Take a Leap of Faith

Sophomore, Clarissa Durazo at Thousands Oaks.

With encouragement from her friends and family, Clarissa Durazo, a sophomore at Pacifica High School began a new passion in the summer of 2020. Putting in hard work and determination towards her new hobby she accomplished her dreams, becoming a part of the cheering family, creating new friendships and memories along the way.

Leading up to all the practices and tumbling classes she’s attended, the significance of a new journey influences her new perspective on life. On March 10, 2021, Durazo participated in her first-ever sideline cheer at a JV football game against Buena.

Sophomore, Clarissa Durazo at Thousands Oaks. (Alejandra Sandoval)

“I’ve always wanted to be a cheerleader,” Durazo said. “My Nina used to be a cheerleader so she’d tell me stories while growing up.”

At the beginning of Durazo’s experience, her Nina assisted her in improving her flexibility, sharpness, and performance. Even without zero background in cheerleading she remained dedicated and set her goals.

“I learned to step out of my comfort zone and try something new,” Durazo stated. “If you want something bad, put yourself out there, it’ll be worth everything.”

Durazo took her advice and stood out to the crowd during the JV football game, despite the nervousness she experienced. Having such an optimistic attitude and bubbly personality assists her in the long run, both in friendships and her adventures.

“Clarissa and I complement each other with our different personalities and interests,” sophomore Janel Acosta, friends with Durazo said. “We can both motivate and inspire each other to do our best or try new things despite our distinction.”

At first, Durazo was afraid of taking a big leap of faith all on her own.
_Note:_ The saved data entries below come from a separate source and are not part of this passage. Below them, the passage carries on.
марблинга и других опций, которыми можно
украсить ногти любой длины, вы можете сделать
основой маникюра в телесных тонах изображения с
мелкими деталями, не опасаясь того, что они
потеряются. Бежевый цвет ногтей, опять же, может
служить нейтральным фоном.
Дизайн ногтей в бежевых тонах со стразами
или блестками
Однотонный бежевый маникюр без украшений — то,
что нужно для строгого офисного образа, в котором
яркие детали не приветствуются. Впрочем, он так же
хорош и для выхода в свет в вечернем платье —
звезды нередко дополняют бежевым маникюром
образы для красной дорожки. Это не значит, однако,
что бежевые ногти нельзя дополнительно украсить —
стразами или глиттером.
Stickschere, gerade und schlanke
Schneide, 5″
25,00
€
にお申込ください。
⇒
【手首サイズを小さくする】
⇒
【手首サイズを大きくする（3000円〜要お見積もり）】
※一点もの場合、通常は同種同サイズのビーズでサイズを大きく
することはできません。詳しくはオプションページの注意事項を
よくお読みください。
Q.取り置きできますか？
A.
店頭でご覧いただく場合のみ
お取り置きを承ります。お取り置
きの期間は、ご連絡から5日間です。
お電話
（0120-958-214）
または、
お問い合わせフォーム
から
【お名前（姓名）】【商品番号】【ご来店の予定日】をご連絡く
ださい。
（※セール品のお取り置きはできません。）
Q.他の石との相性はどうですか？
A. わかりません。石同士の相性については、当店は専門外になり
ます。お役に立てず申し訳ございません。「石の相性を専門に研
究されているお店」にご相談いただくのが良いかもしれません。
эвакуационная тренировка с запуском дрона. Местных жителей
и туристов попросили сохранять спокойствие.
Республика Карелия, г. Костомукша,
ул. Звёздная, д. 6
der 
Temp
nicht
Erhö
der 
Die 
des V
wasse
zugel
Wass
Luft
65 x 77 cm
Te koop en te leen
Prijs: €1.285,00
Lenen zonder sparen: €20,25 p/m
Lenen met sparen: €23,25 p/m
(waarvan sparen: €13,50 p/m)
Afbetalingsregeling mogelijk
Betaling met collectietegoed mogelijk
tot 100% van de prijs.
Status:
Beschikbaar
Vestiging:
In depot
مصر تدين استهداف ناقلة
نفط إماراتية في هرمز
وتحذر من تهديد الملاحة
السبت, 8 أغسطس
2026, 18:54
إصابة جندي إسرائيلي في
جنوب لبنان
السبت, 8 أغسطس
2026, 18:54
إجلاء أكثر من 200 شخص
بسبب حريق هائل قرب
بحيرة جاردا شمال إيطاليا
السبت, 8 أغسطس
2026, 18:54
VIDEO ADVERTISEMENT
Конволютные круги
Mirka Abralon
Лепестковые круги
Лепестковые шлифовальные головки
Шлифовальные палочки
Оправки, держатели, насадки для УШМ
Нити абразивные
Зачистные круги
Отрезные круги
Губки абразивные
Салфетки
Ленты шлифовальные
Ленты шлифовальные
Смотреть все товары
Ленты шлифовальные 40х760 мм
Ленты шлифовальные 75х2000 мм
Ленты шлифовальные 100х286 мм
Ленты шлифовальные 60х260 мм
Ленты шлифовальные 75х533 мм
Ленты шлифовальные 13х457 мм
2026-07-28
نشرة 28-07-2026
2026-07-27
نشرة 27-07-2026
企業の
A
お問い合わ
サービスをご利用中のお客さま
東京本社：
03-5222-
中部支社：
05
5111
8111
In the end, Durazo is glad about the result she got. Gaining confidence and reassurance that she has the ability to achieve any goal she dreams of.

Durazo is excited for the next game so she can perform with her new peers. She hopes that society can soon go back to normal so that she can begin cheering with a crowd in the bleachers as well.

“If the thought of doing something new alone is scary, just do it anyway,” Durazo suggests. “The only person you’re hurting is yourself, I’d rather regret trying than regret not trying at all.”